Saturday, October 20th- Sleep Blissful Sleep!
I fell asleep at 8pm and woke up at 1pm today. It was so needed. When I woke up Gia and I went grocery shopping. Mostly ramen. Both of us hardly ate this week. That’s not okay. Hardly any sleep or food plus a ton of stress meant we were working ourselves empty. I didn’t even have pasta at home and subsisted mostly on ramen.
Luckily, this hospital feeds its employees and for the four days we were there, they fed us too. That was the majority of our food. Even there, I’d only eat a scoopful of rice or the meat. Because of the stress, I just wasn’t hungry. I bought a cookie and it tasted bland. Things were getting bad. My body didn’t care much for food. To avoid that, I bought pasta and tortillas. The most basic of foods for me. The easiest filling things to eat. I don’t want to go through a week like that again.
The rest of the night Gia and I worked on a powerpoint presentation and handout due on Sunday. Yes, our preceptor for the next week told us it was due on Sunday. …Okay. So we got it done, because I really don’t want another week like this one.
Sunday, October 21st- Catching Up on Priorities
Woke up at noon and then went to the store to buy some ink. Gia recently has printed a lot of my assignments because I’ve been having issues with the printer at my apartment. So I felt like I owed her. After that we wandered around the mall. I bought some food, but since I’d made an effort to have a filling breakfast (eggs and apple juice) I was stuffed. Gia put the fries in her bag and I did the same with my chicken nuggets. We wandered some more when I saw that the flower stand was there. (I posted a picture of the flowers I bought from there on instagram a few weeks ago. Links to my social media below!) Today I bought some yellow daisies before returning to our apartment complex. Gia went to her apartment and I to mine. Since then I watched a bit of YouTube and began writing this blog post.
Oh, and that grant proposal I didn’t finish? It’s due in two weeks now. Catch is, passing grade is an 85. This week is another intense rotation: Trauma (aka, critically ill patients). Plus! Gia and I were just notified on Friday that we will be going to another city (about an hour and a half away) this coming Friday to put up a little information booth about nutrition for older adults. OH! And! Next week our (five day) rotation is in that city. Ah! And we don’t have a car. We might just stay from this coming Friday till next Friday when the rotation there ends. But… how will I turn in the grant proposal? (It’s due as a hard copy.)

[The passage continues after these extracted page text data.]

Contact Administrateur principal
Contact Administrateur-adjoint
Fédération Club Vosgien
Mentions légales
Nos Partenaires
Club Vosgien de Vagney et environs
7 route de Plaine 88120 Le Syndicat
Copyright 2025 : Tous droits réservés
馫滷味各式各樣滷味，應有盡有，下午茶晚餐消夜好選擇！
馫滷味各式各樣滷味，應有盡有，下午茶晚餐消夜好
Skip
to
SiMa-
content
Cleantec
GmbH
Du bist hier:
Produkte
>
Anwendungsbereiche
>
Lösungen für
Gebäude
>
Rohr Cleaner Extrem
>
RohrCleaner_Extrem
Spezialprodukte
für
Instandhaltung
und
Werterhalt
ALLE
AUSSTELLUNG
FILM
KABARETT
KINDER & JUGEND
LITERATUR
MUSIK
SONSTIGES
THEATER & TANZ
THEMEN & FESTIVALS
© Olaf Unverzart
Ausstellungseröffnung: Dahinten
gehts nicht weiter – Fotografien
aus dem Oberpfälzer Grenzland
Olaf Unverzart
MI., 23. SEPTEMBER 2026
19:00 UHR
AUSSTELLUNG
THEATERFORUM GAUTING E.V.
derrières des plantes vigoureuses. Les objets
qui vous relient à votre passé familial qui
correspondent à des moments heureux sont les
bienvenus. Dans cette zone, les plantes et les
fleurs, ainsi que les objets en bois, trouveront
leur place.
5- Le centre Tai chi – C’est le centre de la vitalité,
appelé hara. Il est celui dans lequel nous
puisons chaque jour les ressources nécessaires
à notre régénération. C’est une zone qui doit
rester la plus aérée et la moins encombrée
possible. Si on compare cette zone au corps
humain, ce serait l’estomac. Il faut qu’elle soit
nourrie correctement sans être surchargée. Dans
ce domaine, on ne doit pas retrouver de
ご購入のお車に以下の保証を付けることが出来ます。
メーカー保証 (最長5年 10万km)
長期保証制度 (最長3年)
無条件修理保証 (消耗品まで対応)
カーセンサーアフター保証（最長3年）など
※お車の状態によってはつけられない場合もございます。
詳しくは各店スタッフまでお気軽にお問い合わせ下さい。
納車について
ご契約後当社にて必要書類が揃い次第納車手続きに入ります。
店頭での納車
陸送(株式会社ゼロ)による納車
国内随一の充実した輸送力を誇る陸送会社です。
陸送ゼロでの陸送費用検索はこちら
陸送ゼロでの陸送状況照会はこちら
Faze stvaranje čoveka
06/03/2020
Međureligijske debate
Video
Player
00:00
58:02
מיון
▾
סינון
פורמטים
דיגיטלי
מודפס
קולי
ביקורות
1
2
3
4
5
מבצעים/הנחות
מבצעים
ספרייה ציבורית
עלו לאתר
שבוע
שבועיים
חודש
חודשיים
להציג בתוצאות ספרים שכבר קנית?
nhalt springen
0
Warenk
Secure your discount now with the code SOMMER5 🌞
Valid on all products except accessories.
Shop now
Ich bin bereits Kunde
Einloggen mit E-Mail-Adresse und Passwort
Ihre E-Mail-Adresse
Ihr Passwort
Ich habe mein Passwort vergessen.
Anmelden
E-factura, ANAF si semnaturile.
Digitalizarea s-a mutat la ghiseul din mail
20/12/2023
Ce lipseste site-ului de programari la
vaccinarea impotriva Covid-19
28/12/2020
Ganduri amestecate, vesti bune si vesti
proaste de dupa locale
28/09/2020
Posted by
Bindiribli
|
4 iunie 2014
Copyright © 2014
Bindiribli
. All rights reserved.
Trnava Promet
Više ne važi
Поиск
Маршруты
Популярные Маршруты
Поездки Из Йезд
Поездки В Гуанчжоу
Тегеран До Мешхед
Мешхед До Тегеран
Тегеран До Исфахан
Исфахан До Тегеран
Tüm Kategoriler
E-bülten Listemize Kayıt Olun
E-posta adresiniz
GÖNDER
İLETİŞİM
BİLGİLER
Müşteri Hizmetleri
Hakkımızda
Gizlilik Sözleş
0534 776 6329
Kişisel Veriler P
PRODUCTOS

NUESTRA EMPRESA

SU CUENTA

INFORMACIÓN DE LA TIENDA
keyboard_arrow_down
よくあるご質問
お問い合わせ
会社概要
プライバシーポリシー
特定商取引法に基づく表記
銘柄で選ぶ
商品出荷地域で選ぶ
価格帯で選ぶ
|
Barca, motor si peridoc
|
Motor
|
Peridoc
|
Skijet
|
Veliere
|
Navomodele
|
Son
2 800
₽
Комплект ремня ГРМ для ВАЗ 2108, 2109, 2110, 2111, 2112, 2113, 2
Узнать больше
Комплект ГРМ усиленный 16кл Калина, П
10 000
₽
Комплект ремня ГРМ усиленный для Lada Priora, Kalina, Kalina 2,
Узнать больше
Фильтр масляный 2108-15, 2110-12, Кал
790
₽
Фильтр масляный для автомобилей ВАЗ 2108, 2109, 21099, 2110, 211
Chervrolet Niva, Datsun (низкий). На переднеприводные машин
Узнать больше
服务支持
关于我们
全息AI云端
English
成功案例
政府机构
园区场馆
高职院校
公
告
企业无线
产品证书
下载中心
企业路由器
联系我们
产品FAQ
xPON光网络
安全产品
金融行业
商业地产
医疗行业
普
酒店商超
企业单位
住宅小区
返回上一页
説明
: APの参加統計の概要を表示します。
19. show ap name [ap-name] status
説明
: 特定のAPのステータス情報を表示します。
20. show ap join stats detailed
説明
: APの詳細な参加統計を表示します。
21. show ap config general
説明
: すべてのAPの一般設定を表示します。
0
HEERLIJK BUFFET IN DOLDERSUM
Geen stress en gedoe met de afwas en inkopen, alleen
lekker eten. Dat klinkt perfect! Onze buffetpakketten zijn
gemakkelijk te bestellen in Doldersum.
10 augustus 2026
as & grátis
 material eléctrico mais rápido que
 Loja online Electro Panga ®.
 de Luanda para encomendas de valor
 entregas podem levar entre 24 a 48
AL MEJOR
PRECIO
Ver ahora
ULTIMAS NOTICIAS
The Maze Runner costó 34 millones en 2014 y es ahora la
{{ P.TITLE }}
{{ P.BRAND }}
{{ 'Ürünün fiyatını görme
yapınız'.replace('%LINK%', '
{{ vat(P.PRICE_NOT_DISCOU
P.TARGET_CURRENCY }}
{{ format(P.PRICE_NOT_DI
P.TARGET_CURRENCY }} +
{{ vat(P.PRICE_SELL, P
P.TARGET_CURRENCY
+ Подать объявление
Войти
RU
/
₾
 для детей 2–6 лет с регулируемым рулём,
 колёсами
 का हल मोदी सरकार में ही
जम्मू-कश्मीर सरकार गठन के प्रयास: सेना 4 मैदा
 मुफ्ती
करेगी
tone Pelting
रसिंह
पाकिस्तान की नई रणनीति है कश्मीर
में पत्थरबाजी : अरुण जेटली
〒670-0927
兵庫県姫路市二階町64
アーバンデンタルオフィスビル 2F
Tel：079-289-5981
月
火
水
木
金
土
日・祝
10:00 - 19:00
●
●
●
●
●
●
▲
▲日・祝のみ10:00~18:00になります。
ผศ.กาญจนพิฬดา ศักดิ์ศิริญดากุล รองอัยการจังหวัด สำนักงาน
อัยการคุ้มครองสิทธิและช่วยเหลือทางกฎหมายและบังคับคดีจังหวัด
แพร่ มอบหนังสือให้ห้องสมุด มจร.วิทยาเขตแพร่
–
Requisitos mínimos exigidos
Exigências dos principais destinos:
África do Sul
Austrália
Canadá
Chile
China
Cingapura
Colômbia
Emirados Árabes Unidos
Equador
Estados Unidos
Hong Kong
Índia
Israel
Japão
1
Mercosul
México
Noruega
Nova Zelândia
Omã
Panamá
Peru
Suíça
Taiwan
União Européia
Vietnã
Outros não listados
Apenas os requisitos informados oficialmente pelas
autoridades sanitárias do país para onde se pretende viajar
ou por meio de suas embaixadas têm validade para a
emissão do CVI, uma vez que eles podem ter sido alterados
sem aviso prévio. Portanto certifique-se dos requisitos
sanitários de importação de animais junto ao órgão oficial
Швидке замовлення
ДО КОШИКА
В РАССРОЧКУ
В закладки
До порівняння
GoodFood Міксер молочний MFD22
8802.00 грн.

Who knows?! Isn’t life fun?! I should be going crazy, but I’m taking everything in stride. Either I can get through this internship or I can’t. Simple as that. I’m going to do what I can, because I can’t do more than that. If my best is enough, great. If it’s not, then I wasn’t meant for this. That’s okay. There’s much more to life than a single career path.
Take care, friends. Eat well and sleep. Nothing is worth your health. I learned that this week.